====== Exercise input ======

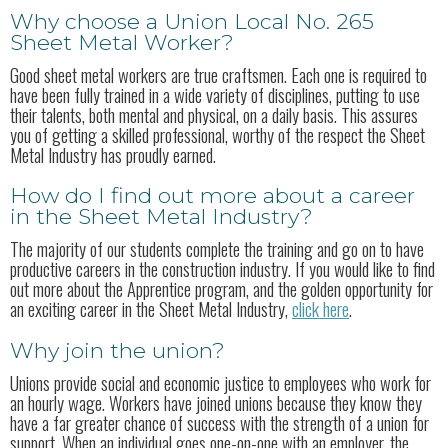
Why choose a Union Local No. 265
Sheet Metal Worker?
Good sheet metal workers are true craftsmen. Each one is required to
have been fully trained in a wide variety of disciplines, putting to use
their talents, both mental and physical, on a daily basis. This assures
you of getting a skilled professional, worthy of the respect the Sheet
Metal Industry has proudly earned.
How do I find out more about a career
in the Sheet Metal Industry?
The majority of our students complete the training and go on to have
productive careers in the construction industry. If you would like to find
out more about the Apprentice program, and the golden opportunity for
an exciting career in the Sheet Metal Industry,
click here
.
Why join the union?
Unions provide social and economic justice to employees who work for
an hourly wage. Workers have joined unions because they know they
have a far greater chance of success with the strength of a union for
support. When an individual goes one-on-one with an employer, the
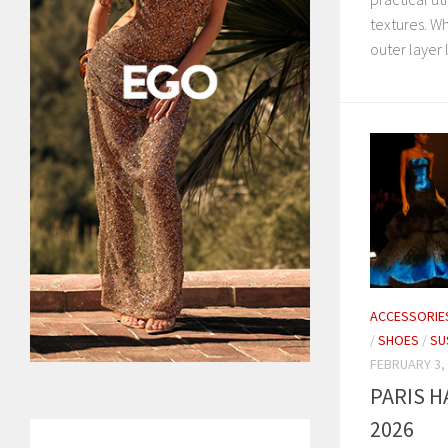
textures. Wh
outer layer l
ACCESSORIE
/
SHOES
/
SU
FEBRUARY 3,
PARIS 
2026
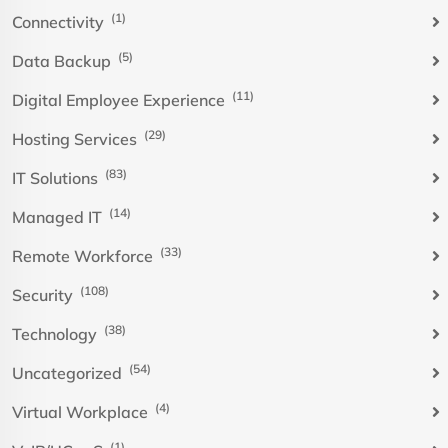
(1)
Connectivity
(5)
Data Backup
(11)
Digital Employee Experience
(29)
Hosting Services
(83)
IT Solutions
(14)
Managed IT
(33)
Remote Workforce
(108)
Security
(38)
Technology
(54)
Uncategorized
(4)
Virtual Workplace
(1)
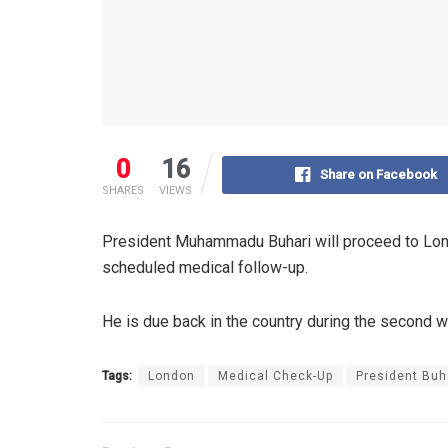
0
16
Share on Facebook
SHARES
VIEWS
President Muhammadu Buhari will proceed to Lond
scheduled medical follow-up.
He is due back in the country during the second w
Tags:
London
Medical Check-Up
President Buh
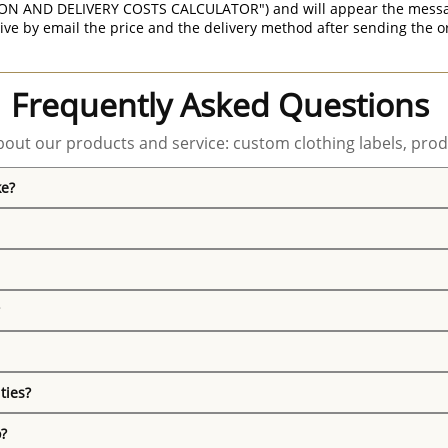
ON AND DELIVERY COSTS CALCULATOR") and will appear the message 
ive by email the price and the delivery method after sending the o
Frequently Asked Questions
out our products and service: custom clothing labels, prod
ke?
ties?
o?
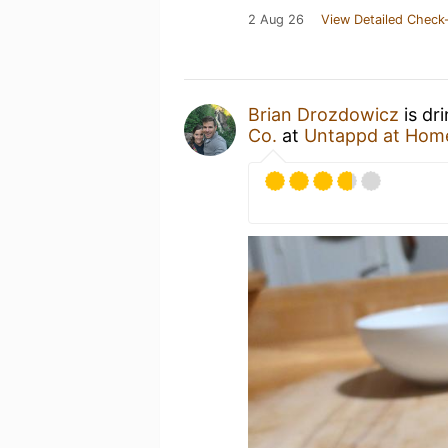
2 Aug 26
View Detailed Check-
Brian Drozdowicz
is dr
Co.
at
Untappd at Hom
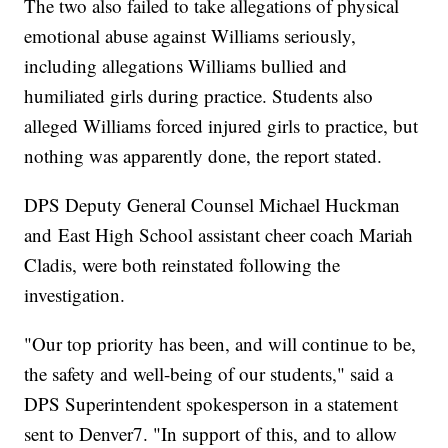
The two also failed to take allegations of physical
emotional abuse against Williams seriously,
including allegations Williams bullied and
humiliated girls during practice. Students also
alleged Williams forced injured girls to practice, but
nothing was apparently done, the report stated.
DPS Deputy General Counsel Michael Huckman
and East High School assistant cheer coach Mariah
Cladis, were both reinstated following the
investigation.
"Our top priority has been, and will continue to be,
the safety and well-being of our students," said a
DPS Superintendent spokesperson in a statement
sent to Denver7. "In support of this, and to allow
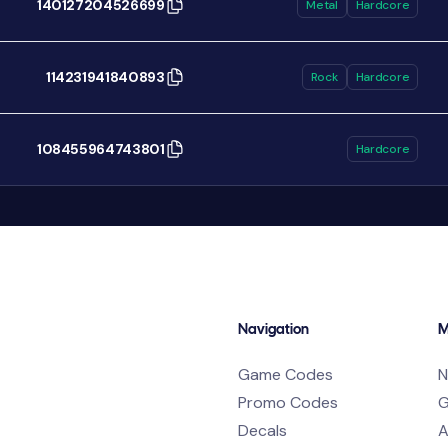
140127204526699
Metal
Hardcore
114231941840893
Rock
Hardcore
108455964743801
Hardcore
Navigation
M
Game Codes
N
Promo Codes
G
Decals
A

======

Assigned task:
Set down the lines of the records above exactly, apart from the pictures.

Solution:
Why choose a Union Local No. 265
Sheet Metal Worker?
Good sheet metal workers are true craftsmen. Each one is required to
have been fully trained in a wide variety of disciplines, putting to use
their talents, both mental and physical, on a daily basis. This assures
you of getting a skilled professional, worthy of the respect the Sheet
Metal Industry has proudly earned.
How do I find out more about a career
in the Sheet Metal Industry?
The majority of our students complete the training and go on to have
productive careers in the construction industry. If you would like to find
out more about the Apprentice program, and the golden opportunity for
an exciting career in the Sheet Metal Industry,
click here
.
Why join the union?
Unions provide social and economic justice to employees who work for
an hourly wage. Workers have joined unions because they know they
have a far greater chance of success with the strength of a union for
support. When an individual goes one-on-one with an employer, the
textures. Wh
outer layer l
ACCESSORIE
/
SHOES
/
SU
FEBRUARY 3,
PARIS 
2026
(1)
Connectivity
(5)
Data Backup
(11)
Digital Employee Experience
(29)
Hosting Services
(83)
IT Solutions
(14)
Managed IT
(33)
Remote Workforce
(108)
Security
(38)
Technology
(54)
Uncategorized
(4)
Virtual Workplace
(1)
0
16
Share on Facebook
SHARES
VIEWS
President Muhammadu Buhari will proceed to Lond
scheduled medical follow-up.
He is due back in the country during the second w
Tags:
London
Medical Check-Up
President Buh
ON AND DELIVERY COSTS CALCULATOR") and will appear the message 
ive by email the price and the delivery method after sending the o
Frequently Asked Questions
out our products and service: custom clothing labels, prod
ke?
ties?
o?
2 Aug 26
View Detailed Check-
Brian Drozdowicz
is dr
Co.
at
Untappd at Hom
The two also failed to take allegations of physical
emotional abuse against Williams seriously,
including allegations Williams bullied and
humiliated girls during practice. Students also
alleged Williams forced injured girls to practice, but
nothing was apparently done, the report stated.
DPS Deputy General Counsel Michael Huckman
and East High School assistant cheer coach Mariah
Cladis, were both reinstated following the
investigation.
"Our top priority has been, and will continue to be,
the safety and well-being of our students," said a
DPS Superintendent spokesperson in a statement
sent to Denver7. "In support of this, and to allow
140127204526699
Metal
Hardcore
114231941840893
Rock
Hardcore
108455964743801
Hardcore
Navigation
M
Game Codes
N
Promo Codes
G
Decals
A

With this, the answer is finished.